Edwin Felix Thomas Atkinson (6 September 1840 - 15 September 1890) was an Irish lawyer in the Indian Civil Service who contributed in his spare time collecting insects and contributing to entomology.

==Life and career==
He was born in County Tipperary, Ireland, studied at Trinity College, Dublin and sat the Indian Civil Service Examinations in 1861.

He joined the Indian Civil Service in 1862 and served in Bengal Presidency and the North-Western Provinces. Atkinson was a lawyer specialising in Indian law, and successively worked as Judge in a Small Cause Court, Deputy Commissioner of Paper Currency in Allahabad, and Accountant General of the North West Provinces. He was commissioned to produce a Gazetteer of Northwestern India and also wrote several books.

He was a Fellow of the Royal Geographical Society and a member of the Entomological Society of London. As an entomologist, he had a particular interest in Lepidoptera (butterflies and moths) and was credited with identifying several new specimens both in Britain and in India. He was President of The Asiatic Society (of Bengal) for 1886-87 and awarded the title of Companion of the Indian Empire (CIE).

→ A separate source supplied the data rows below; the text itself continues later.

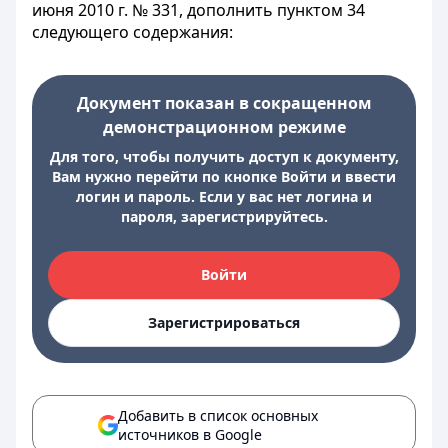
июня 2010 г. № 331, дополнить пунктом 34
следующего содержания:
Документ показан в сокращенном
демонстрационном режиме
Для того, чтобы получить доступ к документу,
Вам нужно перейти по кнопке Войти и ввести
логин и пароль. Если у вас нет логина и
пароля, зарегистрируйтесь.
Войти
Зарегистрироваться
Добавить в список основных
источников в Google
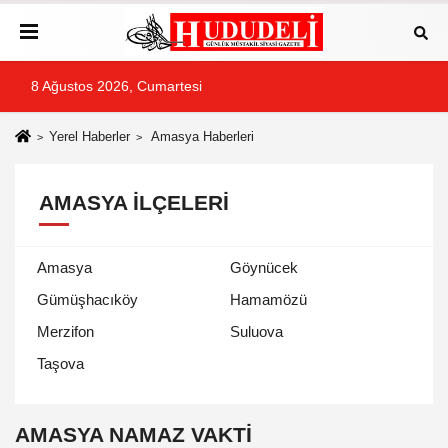
8 Ağustos 2026, Cumartesi
Yerel Haberler
Amasya Haberleri
AMASYA İLÇELERI
Amasya
Göynücek
Gümüşhacıköy
Hamamözü
Merzifon
Suluova
Taşova
AMASYA NAMAZ VAKTİ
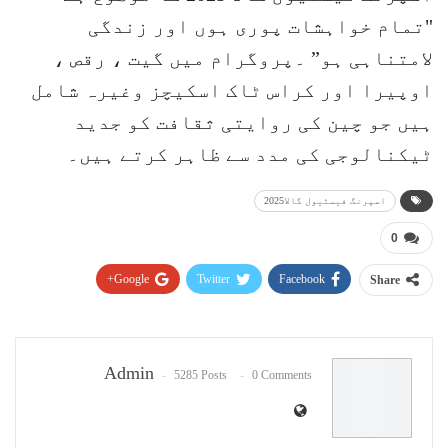
"تمام خواہشات پوری ہوں اور زندگی
لامتناہی ہو” ۔پروگرام میں گیت ، رقص ،
اوپیرا اور کراس ٹاک اسکیچز وغیرہ شامل
ہیں جو چین کی روایتی ثقافت کو جدید
ٹیکنالوجی کی مدد سے ظاہر کرتے ہیں۔
اسپرنگ فیسٹیول گالا2025
0
Google+
Twitter
Facebook
Share
Pinterest
WhatsApp
ReddIt
Email
Admin
5285 Posts
0 Comments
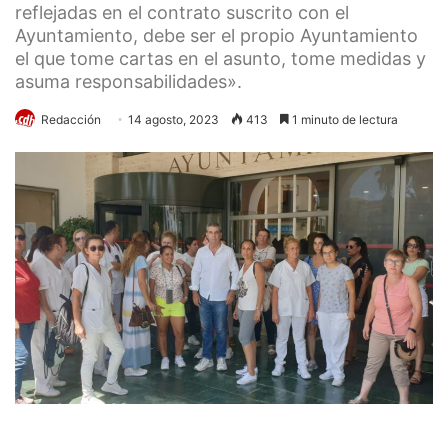
reflejadas en el contrato suscrito con el
Ayuntamiento, debe ser el propio Ayuntamiento
el que tome cartas en el asunto, tome medidas y
asuma responsabilidades».
Redacción
14 agosto, 2023
413
1 minuto de lectura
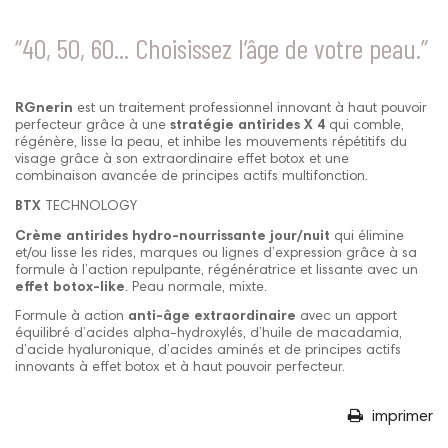
“40, 50, 60... Choisissez l’âge de votre peau.”
RGnerin
est un traitement professionnel innovant à haut pouvoir
perfecteur grâce à une
stratégie antirides X 4
qui comble,
régénère, lisse la peau, et inhibe les mouvements répétitifs du
visage grâce à son extraordinaire effet botox et une
combinaison avancée de principes actifs multifonction.
BTX
TECHNOLOGY
Crème antirides hydro-nourrissante jour/nuit
qui élimine
et/ou lisse les rides, marques ou lignes d’expression grâce à sa
formule à l’action repulpante, régénératrice et lissante avec un
effet botox-like
. Peau normale, mixte.
Formule à action
anti-âge extraordinaire
avec un apport
équilibré d’acides alpha-hydroxylés, d’huile de macadamia,
d’acide hyaluronique, d’acides aminés et de principes actifs
innovants à effet botox et à haut pouvoir perfecteur.
imprimer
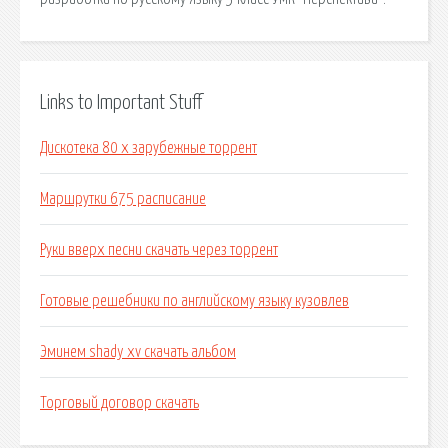
Links to Important Stuff
Дискотека 80 х зарубежные торрент
Маршрутки 675 расписание
Руки вверх песни скачать через торрент
Готовые решебники по английскому языку кузовлев
Эминем shady xv скачать альбом
Торговый договор скачать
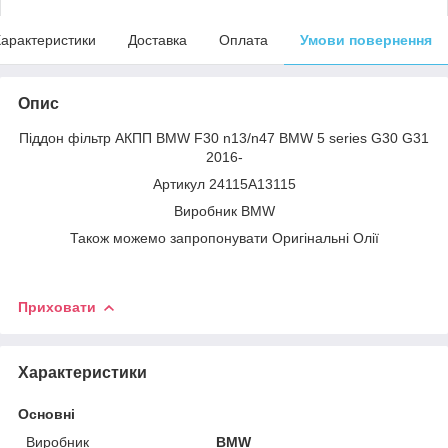
арактеристики
Доставка
Оплата
Умови повернення
Опис
Піддон фільтр АКПП BMW F30 n13/n47 BMW 5 series G30 G31
2016-
Артикул 24115A13115
Виробник BMW
Також можемо запропонувати Оригінальні Олії
Приховати
Характеристики
Основні
Виробник
BMW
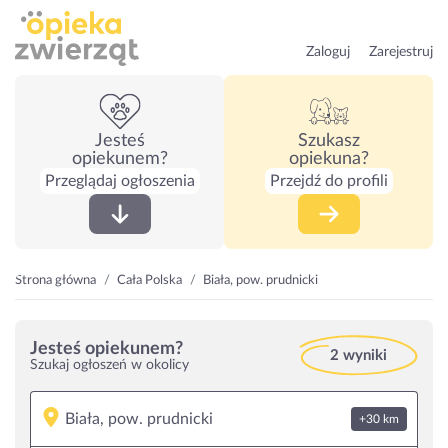
Zaloguj
Zarejestruj
Jesteś
Szukasz
opiekunem?
opiekuna?
Przeglądaj ogłoszenia
Przejdź do profili
Strona główna
Cała Polska
Biała, pow. prudnicki
Jesteś opiekunem?
2 wyniki
Szukaj ogłoszeń w okolicy
+30 km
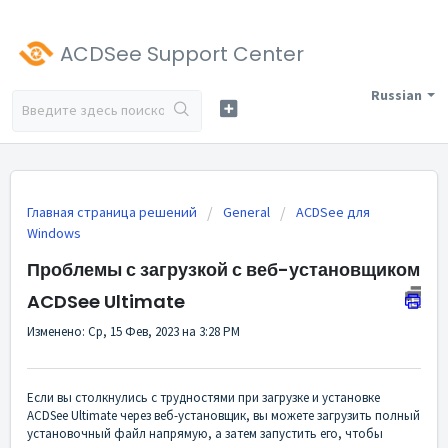
ACDSee Support Center
Russian
Главная страница решений
General
ACDSee для
Windows
Проблемы с загрузкой с веб-установщиком
ACDSee Ultimate
Изменено: Ср, 15 Фев, 2023 на 3:28 PM
Если вы столкнулись с трудностями при загрузке и установке
ACDSee Ultimate через веб-установщик, вы можете загрузить полный
установочный файл напрямую, а затем запустить его, чтобы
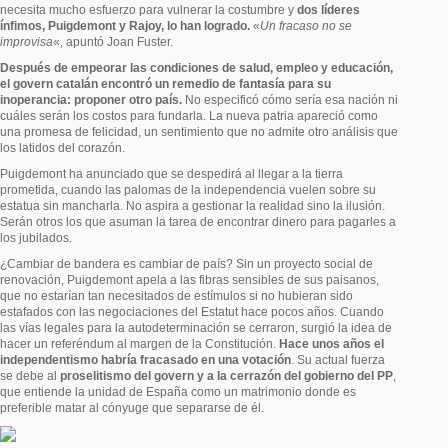
necesita mucho esfuerzo para vulnerar la costumbre y
dos líderes
ínfimos, Puigdemont y Rajoy, lo han logrado.
«
Un fracaso no se
improvisa
«, apuntó Joan Fuster.
Después de empeorar las condiciones de salud, empleo y educación,
el govern catalán encontró un remedio de fantasía para su
inoperancia: proponer otro país.
No especificó cómo sería esa nación ni
cuáles serán los costos para fundarla. La nueva patria apareció como
una promesa de felicidad, un sentimiento que no admite otro análisis que
los latidos del corazón.
Puigdemont ha anunciado que se despedirá al llegar a la tierra
prometida, cuando las palomas de la independencia vuelen sobre su
estatua sin mancharla. No aspira a gestionar la realidad sino la ilusión.
Serán otros los que asuman la tarea de encontrar dinero para pagarles a
los jubilados.
¿Cambiar de bandera es cambiar de país? Sin un proyecto social de
renovación, Puigdemont apela a las fibras sensibles de sus paisanos,
que no estarían tan necesitados de estímulos si no hubieran sido
estafados con las negociaciones del Estatut hace pocos años. Cuando
las vías legales para la autodeterminación se cerraron, surgió la idea de
hacer un referéndum al margen de la Constitución.
Hace unos años el
independentismo habría fracasado en una votación
. Su actual fuerza
se debe al
proselitismo del govern y a la cerrazón del gobierno del PP
,
que entiende la unidad de España como un matrimonio donde es
preferible matar al cónyuge que separarse de él.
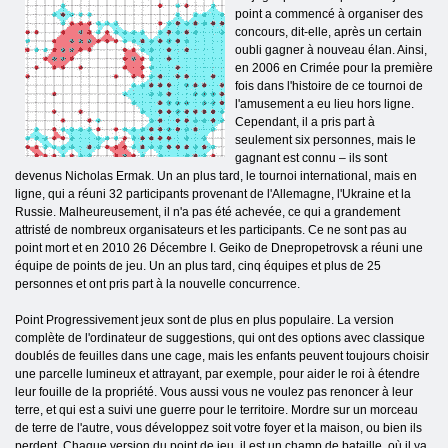
point a commencé à organiser des
concours, dit-elle, après un certain
oubli gagner à nouveau élan. Ainsi,
en 2006 en Crimée pour la première
fois dans l'histoire de ce tournoi de
l'amusement a eu lieu hors ligne.
Cependant, il a pris part à
seulement six personnes, mais le
gagnant est connu – ils sont
devenus Nicholas Ermak. Un an plus tard, le tournoi international, mais en
ligne, qui a réuni 32 participants provenant de l'Allemagne, l'Ukraine et la
Russie. Malheureusement, il n'a pas été achevée, ce qui a grandement
attristé de nombreux organisateurs et les participants. Ce ne sont pas au
point mort et en 2010 26 Décembre I. Geiko de Dnepropetrovsk a réuni une
équipe de points de jeu. Un an plus tard, cinq équipes et plus de 25
personnes et ont pris part à la nouvelle concurrence.
Point Progressivement jeux sont de plus en plus populaire. La version
complète de l'ordinateur de suggestions, qui ont des options avec classique
doublés de feuilles dans une cage, mais les enfants peuvent toujours choisir
une parcelle lumineux et attrayant, par exemple, pour aider le roi à étendre
leur fouille de la propriété. Vous aussi vous ne voulez pas renoncer à leur
terre, et qui est a suivi une guerre pour le territoire. Mordre sur un morceau
de terre de l'autre, vous développez soit votre foyer et la maison, ou bien ils
perdent. Chaque version du point de jeu, il est un champ de bataille, où il ya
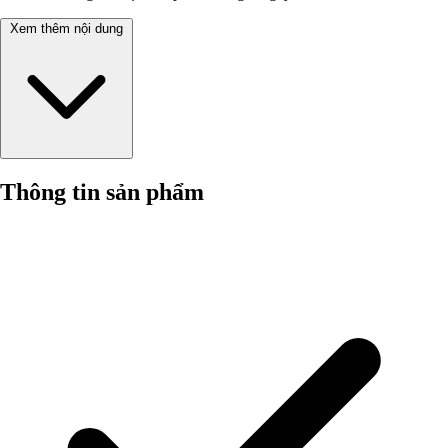
Xem thêm nội dung
Thông tin sản phẩm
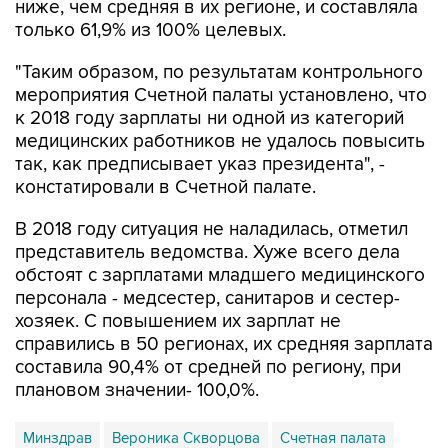
"Таким образом, по результатам контрольного
мероприятия Счетной палаты установлено, что
к 2018 году зарплаты ни одной из категорий
медицинских работников не удалось повысить
так, как предписывает указ президента", -
констатировали в Счетной палате.
В 2018 году ситуация не наладилась, отметил
представитель ведомства. Хуже всего дела
обстоят с зарплатами младшего медицинского
персонала - медсестер, санитаров и сестер-
хозяек. С повышением их зарплат не
справились в 50 регионах, их средняя зарплата
составила 90,4% от средней по региону, при
плановом значении- 100,0%.
Минздрав
Вероника Скворцова
Счетная палата
Росстат
Минэкономразвития
майские указы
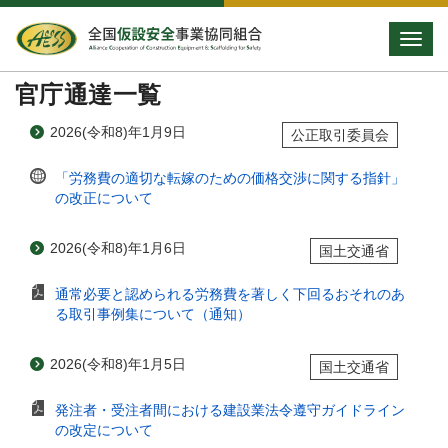
Toggle
官庁通達一覧
2026(令和8)年1月9日
公正取引委員会
「労務費の適切な転嫁のための価格交渉に関する指針」
の改正について
2026(令和8)年1月6日
国土交通省
通常必要と認められる労務費を著しく下回るおそれのあ
る取引事例集について（通知）
2026(令和8)年1月5日
国土交通省
発注者・受注者間における建設業法令遵守ガイドライン
の改定について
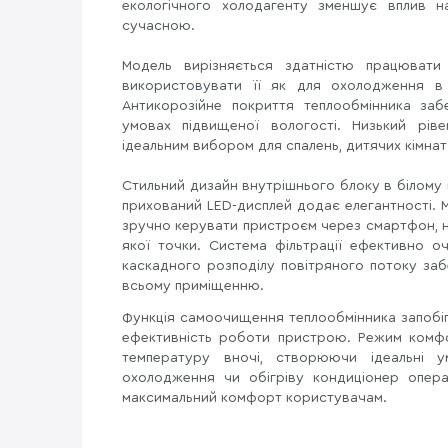
екологічного холодагенту зменшує вплив н
сучасною.
Модель вирізняється здатністю працювати
використовувати її як для охолодження в 
Антикорозійне покриття теплообмінника забе
умовах підвищеної вологості. Низький рів
ідеальним вибором для спалень, дитячих кімнат
Стильний дизайн внутрішнього блоку в білому к
прихований LED-дисплей додає елегантності. М
зручно керувати пристроєм через смартфон, 
якої точки. Система фільтрації ефективно о
каскадного розподілу повітряного потоку заб
всьому приміщенню.
Функція самоочищення теплообмінника запобі
ефективність роботи пристрою. Режим комф
температуру вночі, створюючи ідеальні у
охолодження чи обігріву кондиціонер опер
максимальний комфорт користувачам.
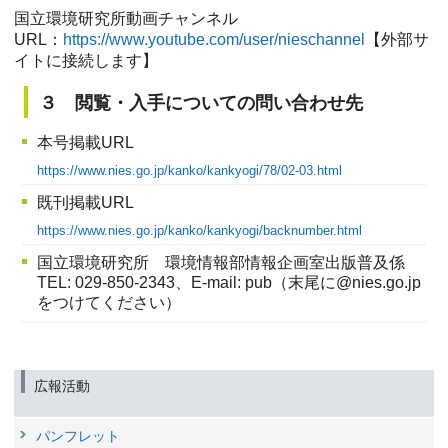
国立環境研究所動画チャンネル
URL：
https://www.youtube.com/user/nieschannel
【外部サ
イトに接続します】
３ 閲覧・入手についての問い合わせ先
本号掲載URL
https://www.nies.go.jp/kanko/kankyogi/78/02-03.html
既刊掲載URL
https://www.nies.go.jp/kanko/kankyogi/backnumber.html
国立環境研究所 環境情報部情報企画室出版普及係
TEL: 029-850-2343、E-mail: pub（末尾に@nies.go.jp
をつけてください）
広報活動
パンフレット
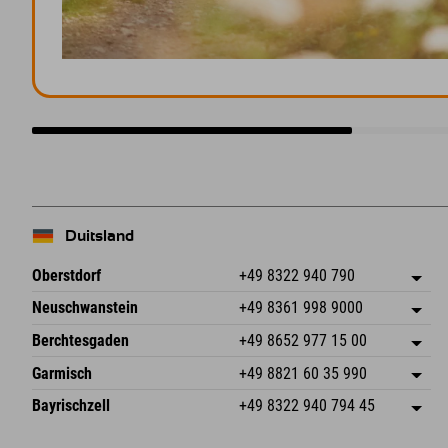
Duitsland
Oberstdorf
+49 8322 940 790
An der Breitach 3
Adres opslaan
Neuschwanstein
+49 8361 998 9000
87538 Fischen I. Allgäu
Aankomstinformatie
An der Riese 45
Adres opslaan
Duitsland
Booking
Berchtesgaden
+49 8652 977 15 00
87484 Nesselwang im Allgäu
Aankomstinformatie
E-mail verzenden
Hofreitstr. 7
Adres opslaan
Duitsland
Booking
Garmisch
+49 8821 60 35 990
83471 Schönau am Königssee
Aankomstinformatie
E-mail verzenden
Frickenstraße 22
Adres opslaan
Duitsland
Booking
Bayrischzell
+49 8322 940 794 45
82490 Farchant
Aankomstinformatie
E-mail verzenden
Seebergstr. 17
Adres opslaan
Duitsland
Booking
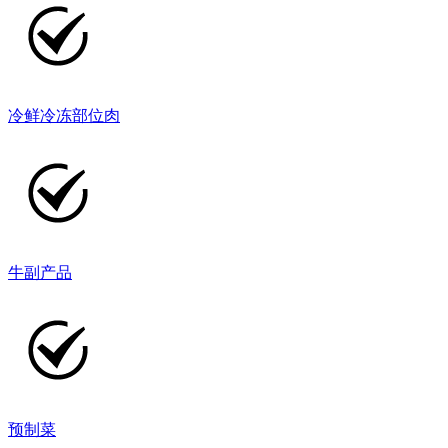
冷鲜冷冻部位肉
牛副产品
预制菜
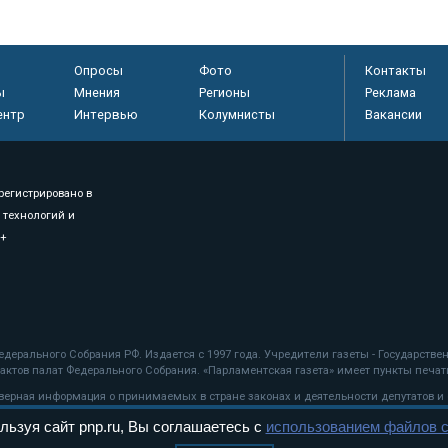
Опросы
Фото
Контакты
ы
Мнения
Регионы
Реклама
ентр
Интервью
Колумнисты
Вакансии
регистрировано в
 технологий и
8+
.
дерального Собрания РФ. Издается с 1997 года. Учредители газеты - Государств
ктов палат Федерального Собрания. «Парламентская газета» имеет пункты печати
оверная информация о принимаемых в стране законах и деятельности депутатов и
льзуя сайт pnp.ru, Вы соглашаетесь с
использованием файлов c
ехнологии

He died in Calcutta in 1890 from Bright's disease. He had married Caroline, the daughter of Major Nicholettes of the Bengal Native Infantry, with whom he had a son, Francis.

==Works==
- 1875 Descriptive and Historical Account of the Aligarh District, Oxford University Press
- 1881 Gazetteer of the Himalayan Districts of the North-Western Provinces (3 volumes)
- 1885 Notes on Indian Rhynchota; Heteroptera. No. 4. J. Asiat. Soc. Beng. 57: 118-184
- 1886 Notes on Indian Rhynchota; Heteroptera. No. 5. J. Asiat. Soc. Beng. 58: 20-109
- 1890 Catalogue of the Insecta. Order Rhynchota. Suborder Hemiptera-Heteroptera. Family Capsidae. J. Asiat. Soc. Beng. (Nat. Sci. Suppl.) 58: 25-200

==Collections==
Heteroptera collection Natural History Museum BMNH and Dresden (via Staudinger & Otto Bang-Haas).

== Taxon named in his honor ==
- The Burmese carplet Amblypharyngodon atkinsonii, is a species of carplet in the family Cyprinidae. It is found in the Ayeyarwady, Sittaung, and lower Salween rivers in Myanmar.

==Sources==
Poggi and Conci (1996) for biographical information.